Kim and I talked for a few hours and as I was listening to his story he opened up about how he started to paint back in 2017. Tattooing requires a hard commitment both as an artist and a craftsman. It's an occupation for perfectionists. The linework, the coloring and shading has to be perfect every time or else you won't get any customers. To Kim, tattooing is more of a job today, that’s what puts food on the table and a roof over his and his daughters head. When he paints it's a different story. He took me to his art studio. A basement room that looked like a subway station from the mid 80’s in New york. Hundreds of spray cans, caps, brushes and color everywhere. A complete mess. This is where he gets his emotions out. I felt how this is where he heals his past but also where he gets to relax after a day of tattooing. His tattoo shop is as clean as a surgery room. Not a drop of ink anywhere while his art studio doesn't have one clean area (from color). He splashes color and works with tons of layers, if something doesn't feel right he goes straight over it. Sometimes he fucks up and yells but it's just part of the process - steaming off, letting the emotions out. He dances to music and laughs out loud. The complete opposite of his daily job.

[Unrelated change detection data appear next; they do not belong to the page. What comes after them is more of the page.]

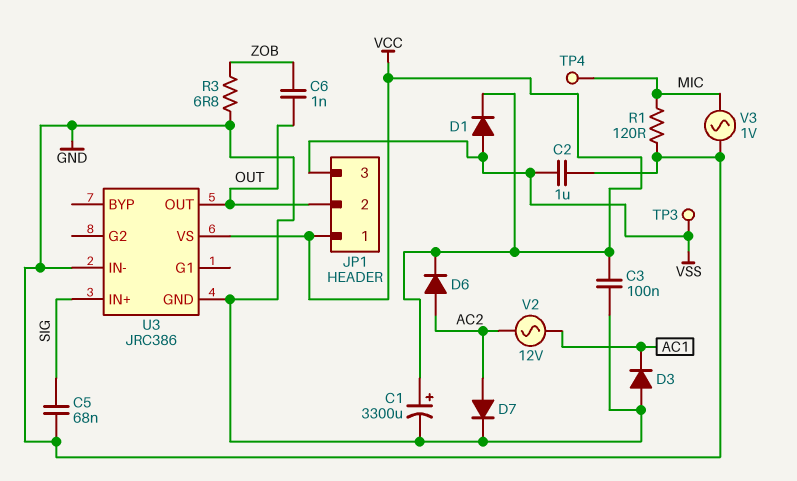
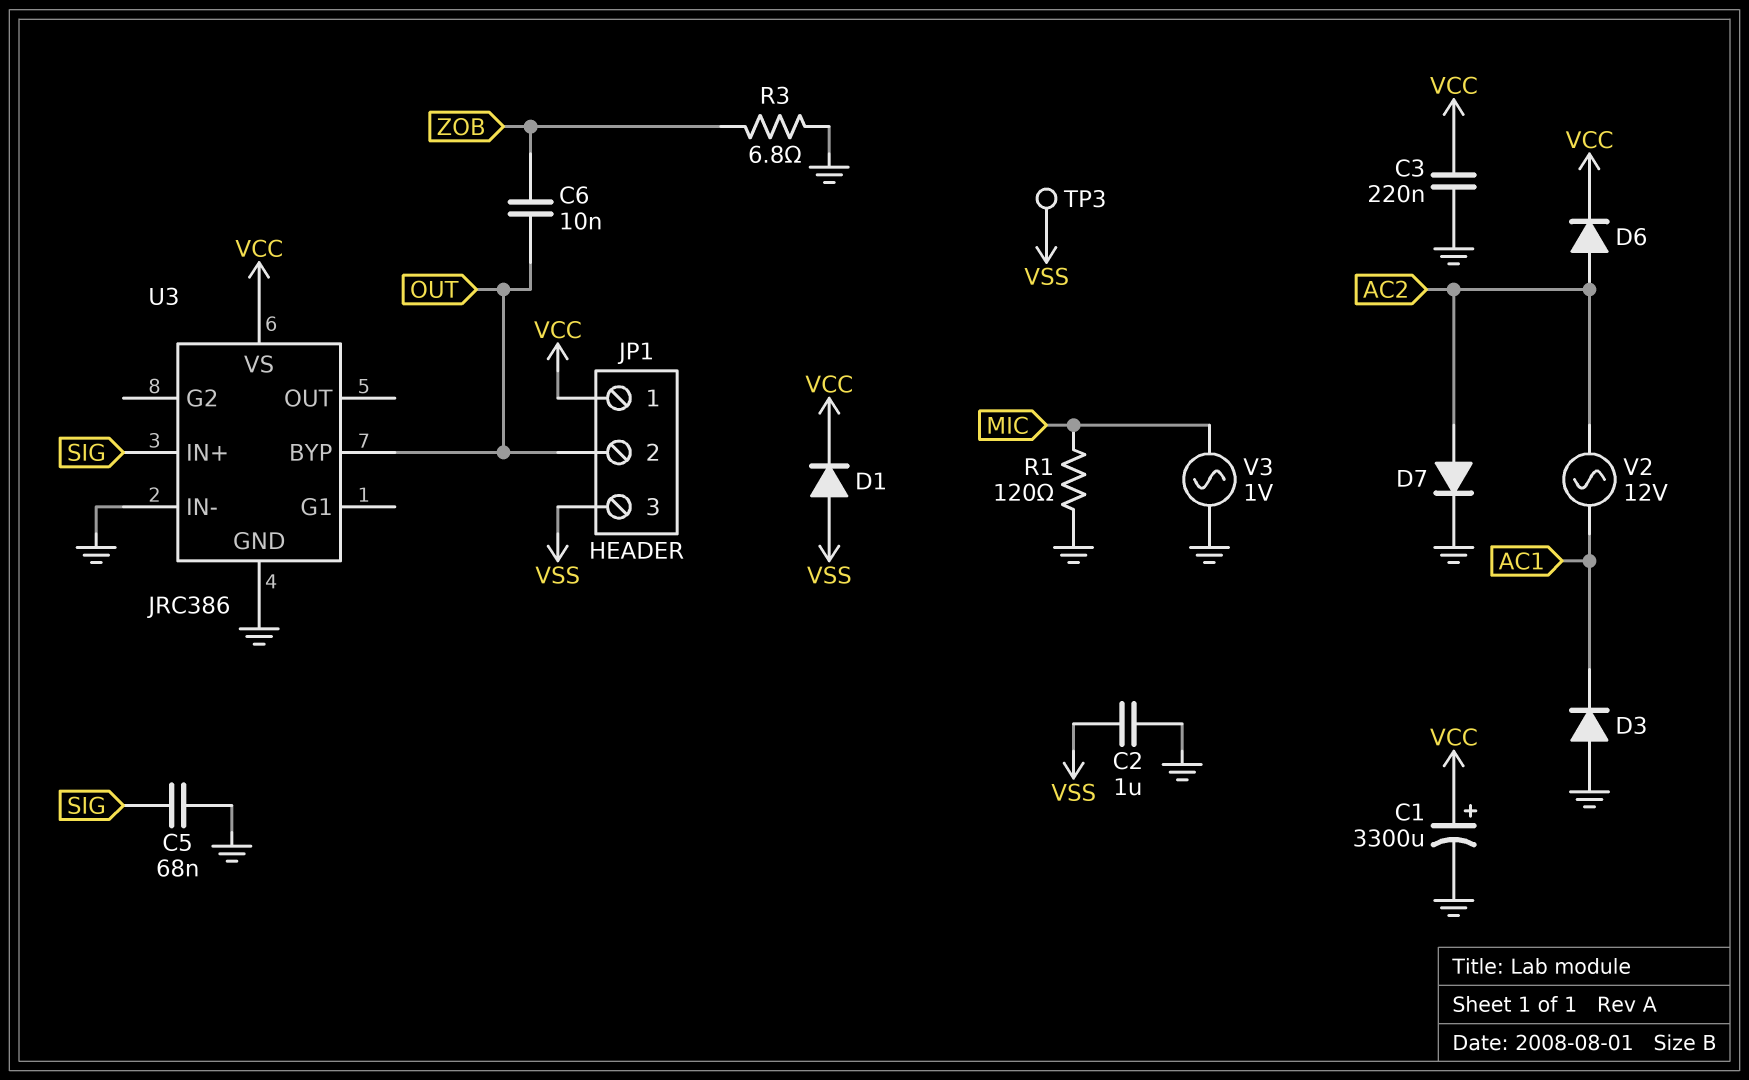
C3: 100nF (GND, VCC) -> 220nF (GND, VCC)
C6: 1nF (OUT, ZOB) -> 10nF (OUT, ZOB)
TP4: test point (MIC) -> none
U3 pin BYP: none -> OUT
U3 pin OUT: OUT -> none

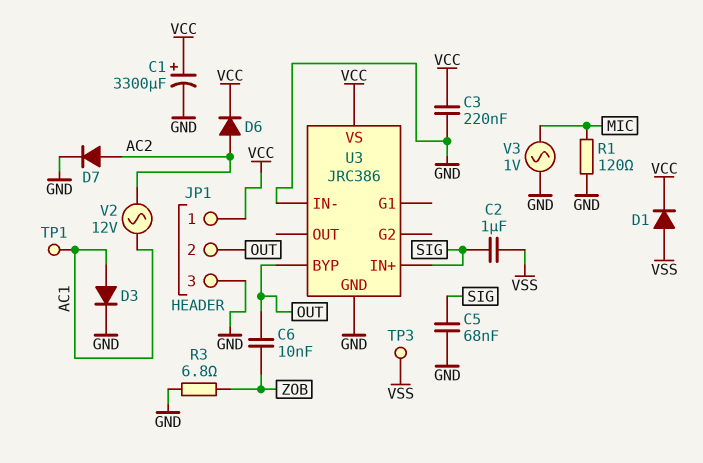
C2: 1uF (GND, VSS) -> 1uF (SIG, VSS)
D3: diode (A GND, K AC1) -> diode (A AC1, K GND)
JP1 pin 3: VSS -> GND
TP1: none -> test point (AC1)

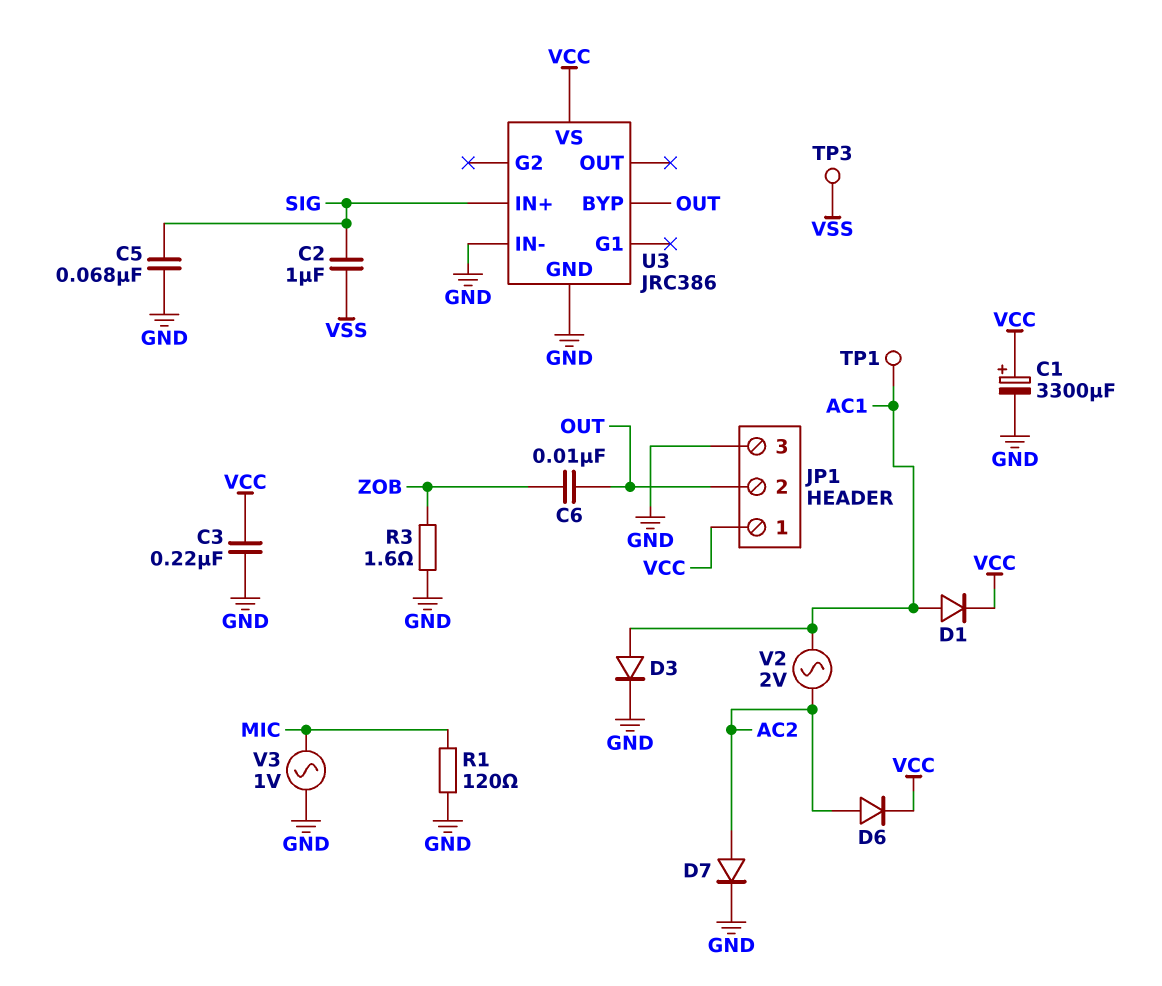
D1: diode (A VSS, K VCC) -> diode (A AC1, K VCC)
R3: 6.8 (GND, ZOB) -> 1.6 (GND, ZOB)
V2: AC 12V (AC1, AC2) -> AC 2V (AC1, AC2)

“It really is. When I’m tattooing, I mostly do black and gray, a lot of fine lining, when I paint I have no goals, the process is the joy, I get away from the ordinary, it’s just me going off, that’s what I truly want to do when I make paintings” I never went to art school, I come from vandalism and graffiti, I don’t have a set idea, I just go at it. It’s impulsive. I go on layer after layer, a lot of feeling runs through my body and soul. I’m always by myself in the studio. It’s a meditative state and a healing process. As I’m working I start to see things, like the painting and my subconscious is showing me where to take it. I never know what will happen. I just feel an urge to release my feelings through art. I had one painting that I painted over six times. There were so many layers, you could almost find fossils in there. I hated it, I couldn't be bothered by it. But for some reason I brought it to my first exhibition and it got sold, so regardless of what I feel about the painting, If I like it or not, it is what it is. It was important to someone else and I still got my release through my process.”


Oh Kim, the joy I get when I’m listening to you. What you came from and where you are today, YOU have become an inspiration to me. The best part about you is that you only know how to be You. There's no shell, you’re not hiding anything. You are genuine and even if your deep laughter is slightly intimidating it’s nothing but pure love. You carry yourself with pride, as you should. You come from hard work regardless of what you do. Listening to my recording of our conversation and writing this makes me truly realize what a journey you’ve made and gets to me. I can see how the painter in you is growing. I used to view you as a messy and hard core brawler and tattoo artist. But I don’t anymore. Thank you for doing this with me.

/D





Kim went straight for the deep fried fish with no hesitation and I picked "Today's three" as I was stuck deciding of all the goodies on the menu. We talked for a few hours so obvously we had to order two popcorn shrimp too! YUM!